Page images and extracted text
------------

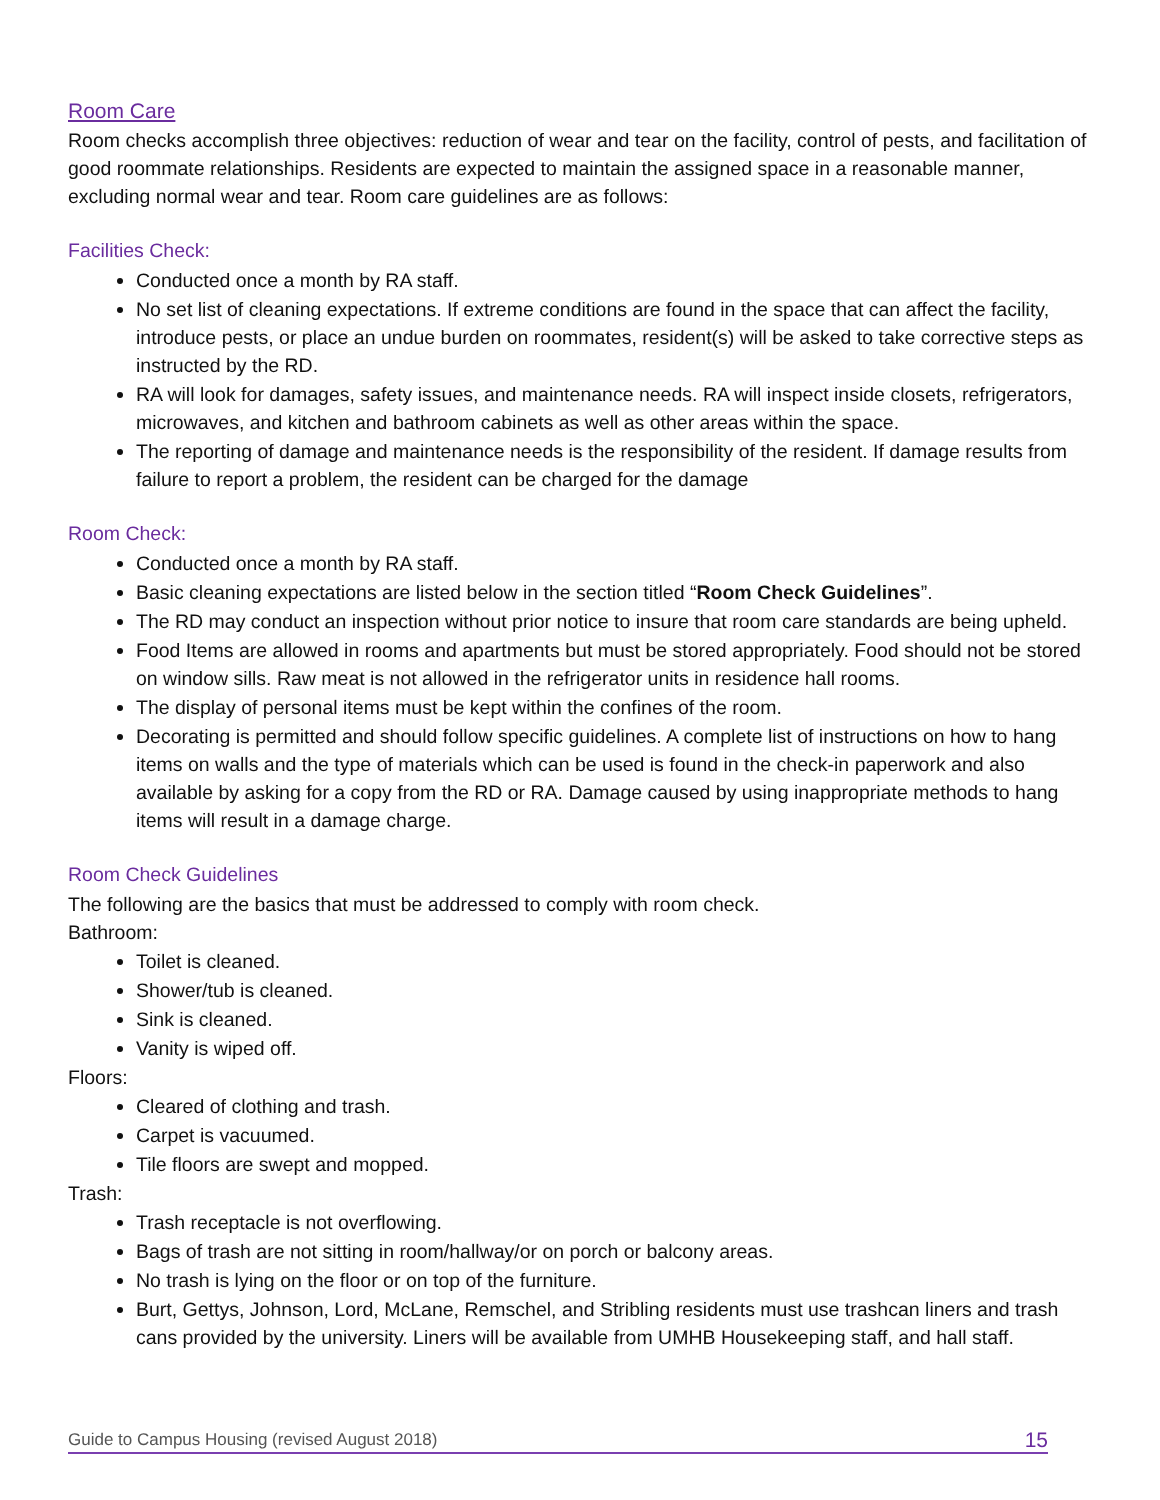Room Care
Room checks accomplish three objectives: reduction of wear and tear on the facility, control of pests, and facilitation of good roommate relationships. Residents are expected to maintain the assigned space in a reasonable manner, excluding normal wear and tear. Room care guidelines are as follows:
Facilities Check:
Conducted once a month by RA staff.
No set list of cleaning expectations. If extreme conditions are found in the space that can affect the facility, introduce pests, or place an undue burden on roommates, resident(s) will be asked to take corrective steps as instructed by the RD.
RA will look for damages, safety issues, and maintenance needs. RA will inspect inside closets, refrigerators, microwaves, and kitchen and bathroom cabinets as well as other areas within the space.
The reporting of damage and maintenance needs is the responsibility of the resident. If damage results from failure to report a problem, the resident can be charged for the damage
Room Check:
Conducted once a month by RA staff.
Basic cleaning expectations are listed below in the section titled “Room Check Guidelines”.
The RD may conduct an inspection without prior notice to insure that room care standards are being upheld.
Food Items are allowed in rooms and apartments but must be stored appropriately. Food should not be stored on window sills. Raw meat is not allowed in the refrigerator units in residence hall rooms.
The display of personal items must be kept within the confines of the room.
Decorating is permitted and should follow specific guidelines. A complete list of instructions on how to hang items on walls and the type of materials which can be used is found in the check-in paperwork and also available by asking for a copy from the RD or RA. Damage caused by using inappropriate methods to hang items will result in a damage charge.
Room Check Guidelines
The following are the basics that must be addressed to comply with room check.
Bathroom:
Toilet is cleaned.
Shower/tub is cleaned.
Sink is cleaned.
Vanity is wiped off.
Floors:
Cleared of clothing and trash.
Carpet is vacuumed.
Tile floors are swept and mopped.
Trash:
Trash receptacle is not overflowing.
Bags of trash are not sitting in room/hallway/or on porch or balcony areas.
No trash is lying on the floor or on top of the furniture.
Burt, Gettys, Johnson, Lord, McLane, Remschel, and Stribling residents must use trashcan liners and trash cans provided by the university. Liners will be available from UMHB Housekeeping staff, and hall staff.
Guide to Campus Housing (revised August 2018) 15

------------

Set down again, word for word, the stretch of records from the line with "Food Items are" to the line with "Cleared of clothing and trash.", both of those lines included.

Food Items are allowed in rooms and apartments but must be stored appropriately. Food should not be stored on window sills. Raw meat is not allowed in the refrigerator units in residence hall rooms.
The display of personal items must be kept within the confines of the room.
Decorating is permitted and should follow specific guidelines. A complete list of instructions on how to hang items on walls and the type of materials which can be used is found in the check-in paperwork and also available by asking for a copy from the RD or RA. Damage caused by using inappropriate methods to hang items will result in a damage charge.
Room Check Guidelines
The following are the basics that must be addressed to comply with room check.
Bathroom:
Toilet is cleaned.
Shower/tub is cleaned.
Sink is cleaned.
Vanity is wiped off.
Floors:
Cleared of clothing and trash.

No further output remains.